Besides this backdrop of increasing pressure, the Greek question has forced the German political elite to take note that not only the supranational European institutions have proven highly inefficient in coping with the crisis – unless they undergo a deep change – and that Germany is the only country with sufficient means to lead the needed shift. However, this will neither happen by general consensus, as Schäuble hoped and as Merkel may still hope, nor by adopting macroeconomic policies inspired by neo-Keynesian monetarism, as hypocritically suggested by several international observers.
This brings us to the second, more geopolitical element: austerity is not the reason why the economic performance of EU members has dramatically drifted apart. The deeper problem is the acceleration of a long-term process: socio-political and economic cleavage between Germany and at least two key countries of the eurozone, i.e. France and Italy. While Germany may have acted ruthlessly in reforming its economic model through a mix of social reforms, cooperative industrial relations and expanding production base, both France and Italy have not managed to compete or match Germany’s growing power and clout in the formulation of EU policies.
Indeed Paris and Rome did not propose new and credible macroeconomic approaches as an alternative to the German model; they stuck to an investment pattern based on state spending, which has proven unsustainable by the crisis. Meanwhile, Berlin’s geo-economic position has acted as a magnet for Eastern Europe, the Benelux, and the Baltics and to some extent for Northern Italy, in the absence of credible counterbalancing forces at the western and southern rims of Europe. The “German question” is then somehow back. To capture the current conundrum, the old maxim from the Bismarck era is still valid: Europe – certainly Paris and Rome – is too weak for Germany’s strength.
In fact, in the decade before the crisis, the elites of both countries have lost momentum as political, cultural and economic alternatives to Germany; their economies now suffer from structural weaknesses or – in some regions – chronic underdevelopment. This, matched by the French rejection of the European constitution, and by Paris’ political will to keep the formal balance with Germany in the reformed voting system in the Council of the European Union in advance of by the over-hasted Eastern enlargement, have put an end to the original model of European integration centred on the Brussels institutions and based on Jacques Delors’s functionalist approach.

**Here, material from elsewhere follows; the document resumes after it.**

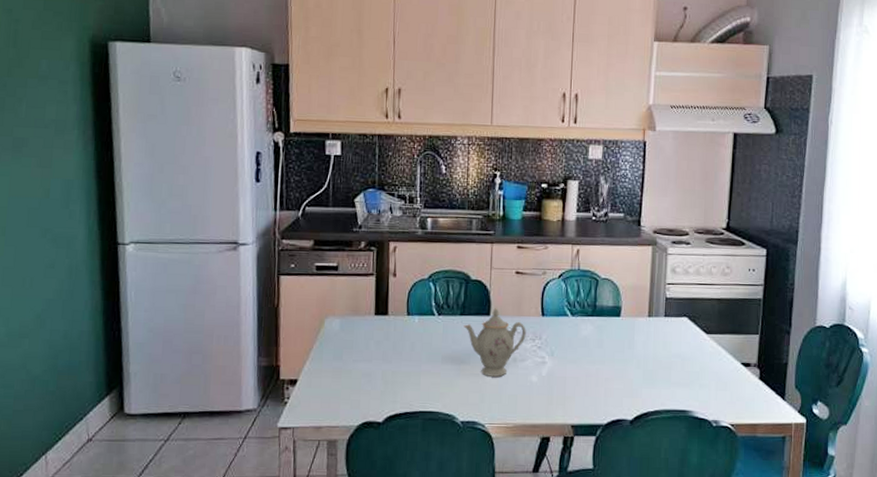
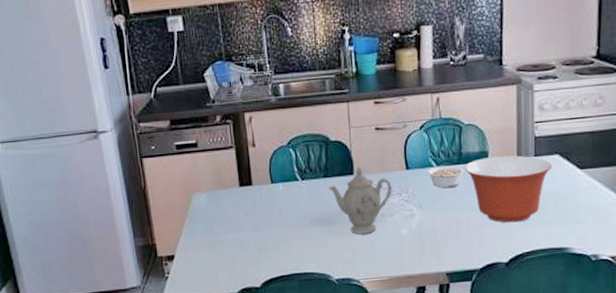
legume: none [561,316,597,339] -> present [427,165,464,189]
mixing bowl: none [597,313,681,380] -> present [464,155,553,223]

Hence, France and Italy’s economic weakness and short-sighted politics have de facto ended up creating a wide gap with Germany. The unintended new “leader by default” is not aiming at imposing a unilateral transformation of the continent, but is increasingly able and willing to defend its perceived national interest- much more effectively than its fellow EU members. Against this backdrop, Germany was truly in need of strong continental partners to enforce its leadership by consensus in the eurozone and in the EU, beyond the support of the small northern and eastern European partners.

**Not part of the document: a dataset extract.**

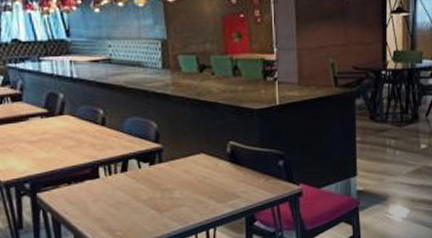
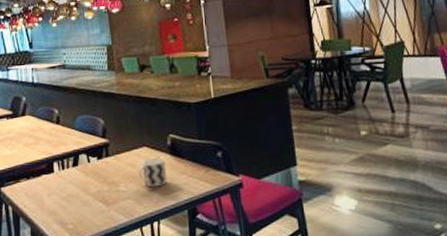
cup: none [194,164,225,195] -> present [138,157,167,188]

Internal and external pressures could push Berlin to seek a rapprochement with London, to directly negotiate a new economic and institutional relationship between the EU and the UK. Or else, Germany could start considering the European project only as a means and not as an end in itself, and the euro as a reversible arrangement. The end of the single currency would hit Germany hard and the effects on its economy would be dramatic. But even more dramatic would be the effect on countries such as Italy and France.